Somebody Else's Revolution
An account of post-revolutionary Tahrir Square
There’s an all-you-can-eat meat restaurant called Carnivore on a moored boat down the Nile from downtown Cairo. It’s one of those places you treat yourself to, because it’s expensive even by Western standards and because there is only so much meat you can eat in a month. I was in the city for two, writing for a local English-language newspaper.
I was eating dinner there at the end of June with my friend Pierre, a filmmaker, when his mother called. She lived in the area. They’re back in Tahrir, she told him.
What she meant was, at least partially, be careful. Protests had generally been peaceful since the regime fell nearly five months before, but everyone knew that when it got late—at midnight, they said—the police came out.

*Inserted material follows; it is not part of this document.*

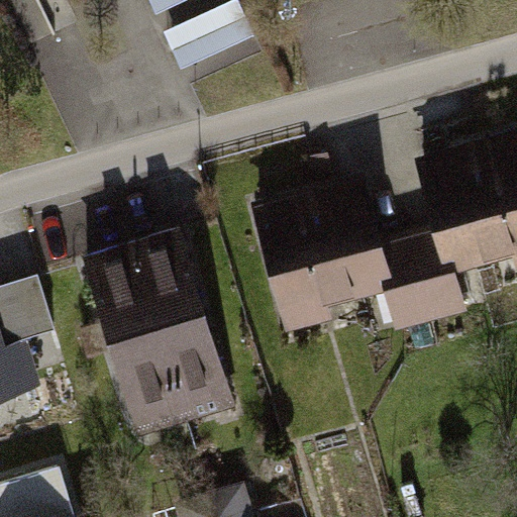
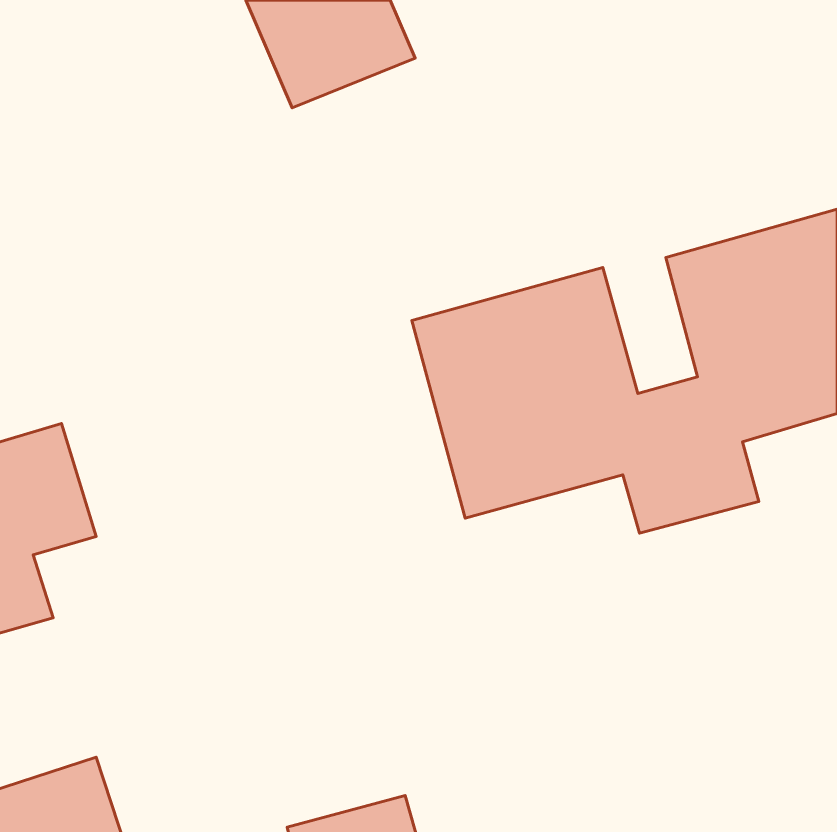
building: [88,236,233,439] -> none

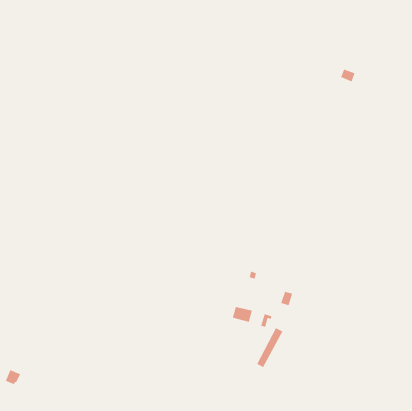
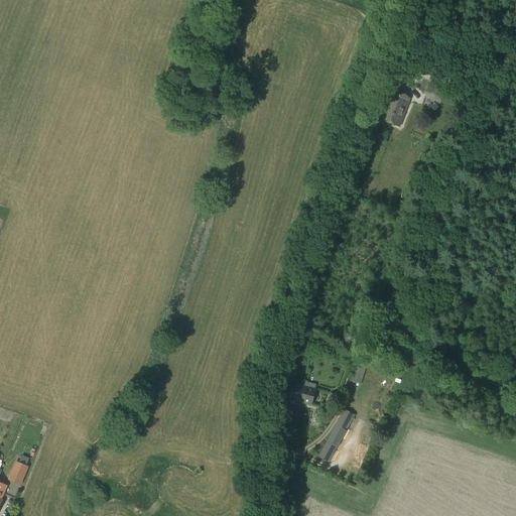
building: none -> [383,93,410,124]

By that time, the women and children had left, the foreign media was less likely to be around, and darkness provided easy cover for the sort of thing no police force wants caught on tape.
But she also meant, partially, this is something you don’t want to miss. This was something different. The protests were real again. She knows that Pierre carries a camera around with him for a reason.
Pierre’s parents are both Egyptian, but he grew up in Canada and the States. He went to film school in Colorado, and he was there, glued to al-Jazeera’s live online video stream, when Egyptians first flooded the streets in January. When classes ended in the spring, he moved in with his mom in Cairo to make a documentary on post-Revolution Egypt.
I made him wait for dessert to come—he blew me out of the water in our eating contest, having thirds of the ostrich meat, and I planned to make a comeback with the vanilla ice cream—but we were only halfway through when we changed our minds. We dropped our spoons and headed out.
The cabbie said he’d heard that the Interior Ministry—about four blocks from Tahrir—was on fire. If that were true, this was serious, this was something major: the Interior Ministry was a symbol of the old regime’s tyranny. Its security forces had shot at protesters, live bullets. The institution survived the Revolution, but then so did its repressive reputation.
He dropped us off at the end of the bridge, a short walk from Tahrir Square. He wouldn’t go any closer, but he was polite about it.
When we arrived in the Square on the other side of the Nile, the canisters of tear gas were falling sporadically.
It wasn’t the ocean of people like in the pictures. We walked straight up to the center, a grassy circle surrounded by normally-traffic-plagued boulevards. There were other people watching with us, advancing and retreating according to how much gas was up ahead. In front—the front being the corner of the square where the police had chosen to take their stand—hundreds of young men stared down their opposites in anti-riot gear at the end of the street that enters Tahrir Square. The Interior Ministry was well behind them. We found out later that it hadn’t been aflame.
First you would hear a horn from the police side. It seemed to be a warning. It was hard to tell in the back of the crowd. Then they launched the canister. It flew up in the air, crackling like New Year’s wands, and on the ground everyone waited, all eyes looking up. When you had an idea where it would land, you ran the opposite way—the opposite of baseball, fielding something that wasn’t there. We fled the poison gas.
Pierre struggled to focus the camera—a tripod was out of the question—as I yelled at him to run some way or another. He stumbled over a curb evading a canister that I’d seen too late to warn him, with the camera in one hand, catching himself. I laughed because it was funny. It was funny that we were here right then. We were wandering in somebody else’s Revolution.
There was one section of the Square that didn’t fall directly in the path of the police launchers. We found some relief there. Pierre lifted his camera towards the launchers. I took a break from scouting duties. I started to look horizontally. That’s when I saw Mahmoud walking by.
I’d met him at an American journalist’s house party. It was a party where we all wore galabeyas, traditional Egyptian clothing. It was a joke. Mahmoud is the type of person whom you wouldn’t catch wearing such long pantless clothing in the street. In Tahrir Square, he was calmly making his way over to the police blockade in a large group that was flowing back and forth with the intensity of the teargas shots, a school of fish swimming into the current.
Seeing Pierre and me, Mahmoud stepped out of his informal formation to greet us. He asked if everything was ok.